Im Gegenteil, man muß es positiv sehen. Warum regen wir uns eigentlich darüber auf, wenn Rechenschaftsberichte gefälscht, Geheimkonten unterhalten, Amtseide gebrochen und jetzt auch noch (wie bei Stalin) Fotos retuschiert werden? Sollten wir uns nicht vielmehr köstlich darüber amüsieren? Die einen haben vergessen, jemals wichtige Briefe erhalten zu haben, die anderen können sich wiederum gar nicht daran erinnern, sie überhaupt verfaßt zu haben. Gleichwohl existieren sie (die Briefe). Das ist doch außerordentlich unterhaltsam, dagegen verblaßt jede Seifenoper im Kabel-TV. Roland Kochs Aufführungen sind für mich inzwischen ein unverzichtbarer Teil unserer Spaßgesellschaft geworden, ohne einen Skandal über ihn bekäme ich beim morgendlichen Aufschlagen der Zeitung gewiß Entzugserscheinungen. Zum Glück ist er diesbezüglich äußerst einfallsreich. Roland Koch - da werden Sie geholfen!

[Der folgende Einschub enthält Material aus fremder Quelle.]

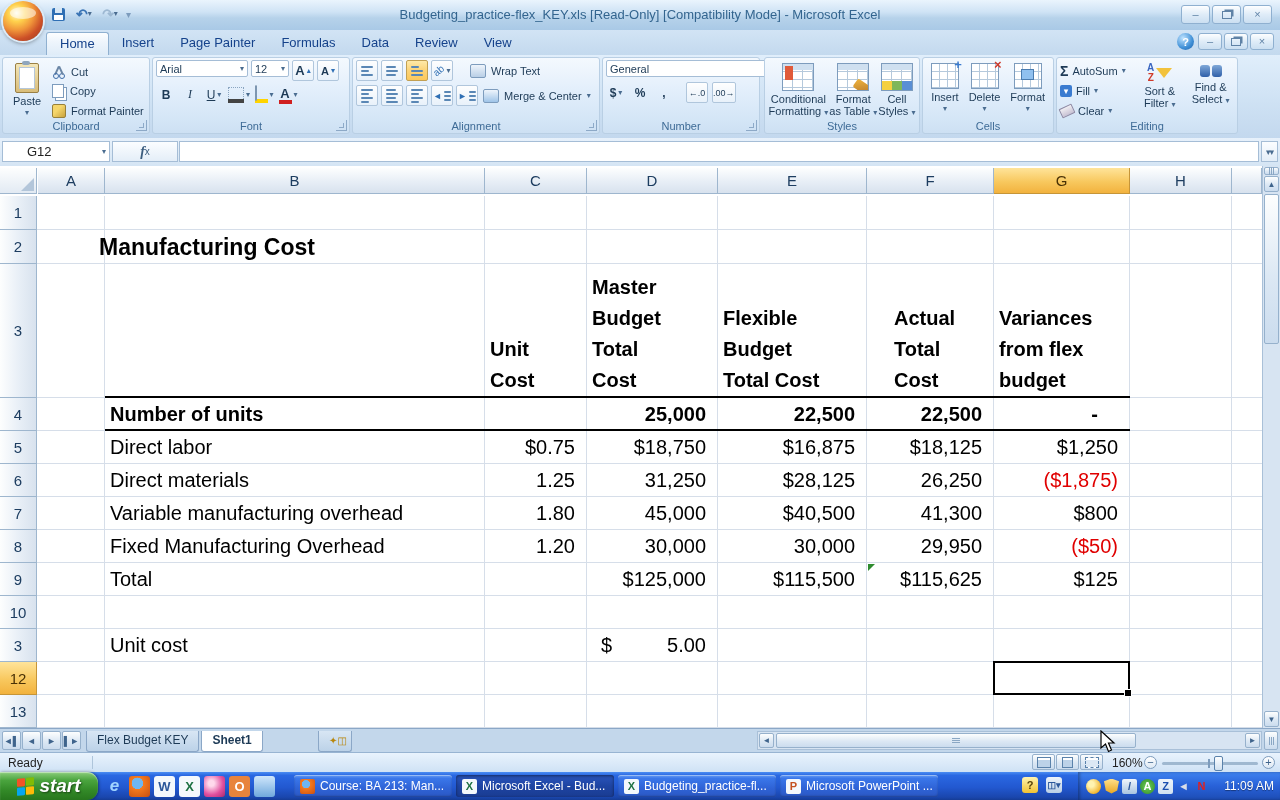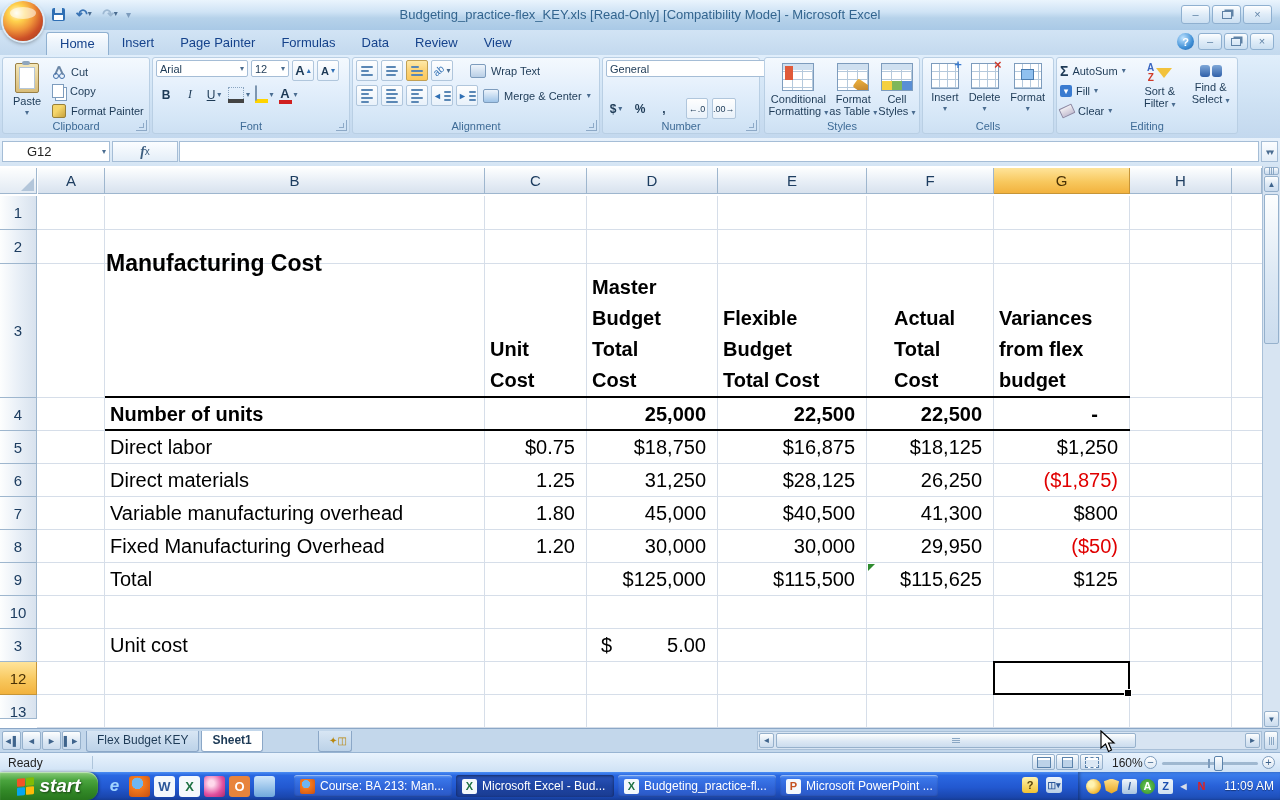--- a/index.html
+++ b/index.html
@@ -420,7 +420,7 @@
 
     <div class="group" style="left:602px;width:158px;">
       <div class="gcontent">
-        <div class="combo" style="width:170px;margin-bottom:21px;">
+        <div class="combo" style="width:170px;margin-bottom:5px;">
           <span>General</span>
           <span class="caret">▾</span>
         </div>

Herr Koch, lassen Sie sich nicht beirren. Ich hab auch schon eine Idee, wie es weitergeht. Nun, Konrad Kujau (der Fälscher der Hitler-Tagebücher) ist ja bedauerlicherweise verstorben, aber könnte man nicht...? Ich meine, Kohls Tagebücher (vor allem, wenn sie ganz bestimmte Namen enthalten) wären doch momentan der Hammer auf dem Medienmarkt. Da ließe sich mit Sicherheit was verdienen, der Stern würde zweifellos... Und mit Fälschungen haben Sie ja fürwahr Erfahrungen genug gesammelt, wie Sie bereits mehrfach bewiesen haben. Lieber Herr Koch, mit Ihren Fähigkeiten würde ich jedenfalls nicht in der hessischen Staatskanzlei verkümmern. Das ist so sicher wie Ihre nächste Gedächtnislücke.